E , dessa forma, como o próprio autor diz o resultado são perspectivas múltiplas, justamente por ser um caminho cheio de bifurcaçãoes.
Cesar Ely S. Melo
maio 3rd, 2010 at 10:16 pm
Abordagem bastante coerente com a nossa realidade, principalmente no que tange a dimensão quase que continental de nosso País com tantas desigualdades e diferenças, regionais, culturais, e socioeconômica e como homogeneizar esta nova ferramenta tecnológica? No intuito de viabilizar o processo educacional de forma igualitária propiciando proporcionalidade equilibrada em realidades tão distintas. Todavia acredito que mesmo para os que tiveram boa base e melhores oportunidades, somente lograrão êxito reais, os que vislumbrarem que nesta nova proposta de aprendizagem a exemplo da TIC, o processo de construção do conhecimento, faz-se necessário a partir da existência dos respectivos princípios: disciplina, empenho e responsabilidade.
Márcio Dias
maio 4th, 2010 at 11:58 am
De fato a modernidade trouxe inovações que antes imagináveis no mundo da educação, mas não podemos também dizer que a tecnologia venha substituir, mas sim aprimorar o que já existe e formar novas didáticas e possibilidades tanto ao professor quanto para ao aluno, numa perspectiva mais ampla.
A história prova que uma nova forma de comunicação não sobrepõe completamente a outra. A escrita não suplantou a oralidade. A imprensa não substituiu completamente o manuscrito. A fotografia não substituiu as artes plásticas, nem a televisão suplantou o rádio. Cada tecnologia encontra um lugar seu lugar do mundo e assim ocorre atualmente com o hipertexto e o livro. (ORNELLAS; OLIVEIRA, 2007, p. 62-63).

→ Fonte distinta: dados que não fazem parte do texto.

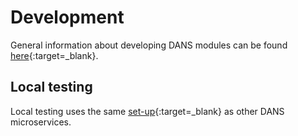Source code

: Development
===========

General information about developing DANS modules can be found [here](https://dans-knaw.github.io/dans-datastation-architecture/dev/){:target=_blank}.

Local testing
-------------
Local testing uses the same [set-up]{:target=_blank} as other DANS microservices.

[set-up]: https://dans-knaw.github.io/dans-module-archetype/common-practices/#debugging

Fabya Jakellyne Alves Souza
maio 9th, 2010 at 8:43 pm
Olá… Muito bem colocado as informações do texto de Ney Morão, acredito e concordo com suas observações, principalmente quando fala da postura do gestor e do aluno, diante de tantas informações, sem dúvida alguma estamos adentrando em um mundo tecnológico sem volta… um mundo de habilidades e competências a serem alcançadas, não apenas fazer de conta.
Sou tutora em uma Faculdade de EAD e hoje o que mais trabalho com meus alunos é a motivação e a busca imediata de saberes, além dos que se é oferecido, pois ao se colocarem diante de uma faculdade de EAD, necessitam antes de tudo de motivação e adicionais de conteúdos, para demais estudos. Enfim, não é fácil, mas é primoroso.
JOzélia de Jesus Magalhães
maio 12th, 2010 at 8:34 am
As observações abordadas pelo autor é de suma importância. As novas tecnologias surgiram, sim, como algo novo e estranho que vem, sem dúvida, ajudar na inovação, dinamicidade e melhoria das abordagens e processos do ensino-aprendizagem.
Para tanto, muitos dos gestores e educadores devem perder o medo de conviver com o “mundo” tecnológico, se permitir degustar as enumeras possibilidades e se aprimorar na busca e construção de conhecimento, juntamente com seus alunos que são sedentos por informação.
Izenete de Souza Pereira de Oliveira
agosto 28th, 2010 at 10:53 am
Olá Nei
Estou inicando agora no curso de Pedagogia e lendo o seu texto me ajudou bastante no tema quero abordar no meu paper.